J'imagine que ce n'est pas facile pour un Allemand de réaliser un film juste sur Auschwitz, comme il n'est pas facile pour ce même Allemand de faire son année d'objection de conscience comme bénévole dans l'ancien camp transformé en musée, haut lieu de la mémoire européenne et de la rancoeur polonaise contre le vieil ennemi de l'Ouest.
Le jeune réalisateur allemand Robert Thalheilm s'est inspiré de sa propre expérience de "civi" dans l'ancien camp d'extermination nazi pour son film, comme le titre ne l'indique pas: "Et puis les touristes..." ("Dann kommen die Touristen"). Ce film confirme encore une fois l'éclosion d'un nouveau cinéma allemand de grande qualité, fait par des trentenaires qui interrogent leurs compatriotes et l'histoire de leur pays avec une sensibilité inédite. Un cinéma à suivre de très très près.
"Et puis les touristes" n'est pas sans rappeler "La vie des autres" de Florian Henckel von Donnersmarck (avec le recul, c'est l'un des meilleurs films que j'aie vu en 2008). Dans les deux films, ce qui m'a émue, c'est qu'à un moment, l'humain passe avant l'obéissance et le respect de la règle, de l'autorité. La voie intérieure l'emporte sur l'ordre venu de l'extérieur. Des actes de liberté individuelle que les protagonistes payent (parfois très cher), mais qui leur confèrent dignité et magnanimité.
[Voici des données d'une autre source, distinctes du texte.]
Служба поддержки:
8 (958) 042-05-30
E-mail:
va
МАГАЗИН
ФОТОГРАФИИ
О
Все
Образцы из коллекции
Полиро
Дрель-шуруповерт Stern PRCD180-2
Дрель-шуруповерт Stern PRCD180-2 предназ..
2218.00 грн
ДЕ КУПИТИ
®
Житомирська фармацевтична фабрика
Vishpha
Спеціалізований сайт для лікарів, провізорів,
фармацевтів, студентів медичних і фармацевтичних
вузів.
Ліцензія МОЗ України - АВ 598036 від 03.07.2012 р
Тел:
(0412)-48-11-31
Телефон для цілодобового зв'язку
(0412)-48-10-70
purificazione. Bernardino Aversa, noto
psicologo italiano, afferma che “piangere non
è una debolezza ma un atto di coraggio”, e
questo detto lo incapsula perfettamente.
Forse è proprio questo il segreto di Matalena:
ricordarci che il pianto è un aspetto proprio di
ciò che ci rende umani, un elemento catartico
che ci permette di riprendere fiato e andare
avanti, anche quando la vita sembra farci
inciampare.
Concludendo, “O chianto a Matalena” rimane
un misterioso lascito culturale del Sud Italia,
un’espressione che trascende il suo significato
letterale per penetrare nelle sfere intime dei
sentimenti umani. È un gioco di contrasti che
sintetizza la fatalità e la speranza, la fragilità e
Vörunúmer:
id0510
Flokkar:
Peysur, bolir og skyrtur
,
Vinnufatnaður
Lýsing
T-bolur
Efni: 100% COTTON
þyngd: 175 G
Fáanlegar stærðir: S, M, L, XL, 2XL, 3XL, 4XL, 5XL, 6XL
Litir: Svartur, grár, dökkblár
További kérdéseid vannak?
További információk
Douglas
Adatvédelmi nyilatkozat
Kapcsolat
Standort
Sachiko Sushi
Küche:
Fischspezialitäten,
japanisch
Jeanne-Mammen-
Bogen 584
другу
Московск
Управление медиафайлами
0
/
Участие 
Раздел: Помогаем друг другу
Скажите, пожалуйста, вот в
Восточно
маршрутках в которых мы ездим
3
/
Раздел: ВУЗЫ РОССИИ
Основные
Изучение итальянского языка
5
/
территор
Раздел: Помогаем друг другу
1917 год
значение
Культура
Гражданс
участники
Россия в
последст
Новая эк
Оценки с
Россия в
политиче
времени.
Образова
Peut-être ce courage de leurs personnages d'aller à l'encontre de la loi est-il chez les réalisateurs une réaction à une idée tenace qui voudrait que la tendance allemande soit à l'obéissance et à la discipline? Hannah Arendt a décrit Eichmann comme un petit fonctionnaire zélé, et fustigé "l'effroyable banalité du mal". Tout au contraire, dans ces films, c'est l'effroyable banalité du bien qui frappe. Nos personnages bienfaiteurs agissent dans le silence et la pudeur, dans l'ombre, de manière absolument désintéressée et gratuite, sans être héroïques, sans espérer la moindre gratitude, parce que leur conscience et l'empathie le leur soufflent.
Dans "Et puis les touristes...", les clichés planent. Et ce n'est pas le moindre mérite du film de confronter les a priori, le politiquement correct sur Auschwitz et les réalités d'Auschwitz aujourd'hui. C'est bien de travailler gratuitement à Auschwitz, c'est bien que les anciens détenus témoignent, c'est bien que les jeunes viennent visiter le camp, c'est bien, c'est bien. Mais habiter à Auschwitz depuis toujours, y être né comme on naîtrait n'importe où ailleurs, c'est forcément avoir une autre approche. Mais venir faire son année d'objection de conscience parce qu'au dernier moment, on a perdu le poste de "civi" qu'on avait choisi à Amsterdam, et que c'est le seul qui restait vacant, ce n'est pas forcément témoigner de l'abnégation et de la conscience aiguë du devoir de mémoire qu'on croirait. Mais être un ancien détenu, c'est forcément complexe, entre besoin de témoigner, de contribuer à faire vivre la mémoire et impression d'être dépassé, périmé, de ne plus intéresser, aigreurs et sentiment d'incompréhension. Bien sûr, le gros industriel allemand qui a implanté récemment une usine de chimie à Auschwitz se sent obligé de construire un monument commémoratif, mais quel est le fond de sa démarche, si on gratte un peu le vernis?
Nouveau venu qui cherches Auschwitz à Auschwitz, et rien d'Auschwitz en Auschwitz n'aperçois, tu nous permets de regarder ce qu'on suppose connaître par coeur, nous qui avons la paresse intellectuelle et la naïveté de croire ne pas pouvoir entendre autre chose que ce que l'on a toujours entendu. C'est le pari de ce film doucement audacieux, qui ne cherche pas à choquer, mais à bousculer quelques certitudes, à défiger la mémoire, sans provocation inutile, sans jugement non plus - car chacun a ses raisons. Tout en finesse, il nous aide à mesurer l'écart entre nos représentations trop claires et l'inextricable noeud de la réalité d'un camp d'extermination aujourd'hui.
Il y a de la beauté dans ce cinéma-là. Il y a aussi problablement une page de la conscience collective allemande qui parvient, enfin, à se tourner, discrètement, pudiquement, surmontant la culpabilité pour interroger qui nous sommes, nous, les contemporains, et comment nous cohabitons avec notre passé.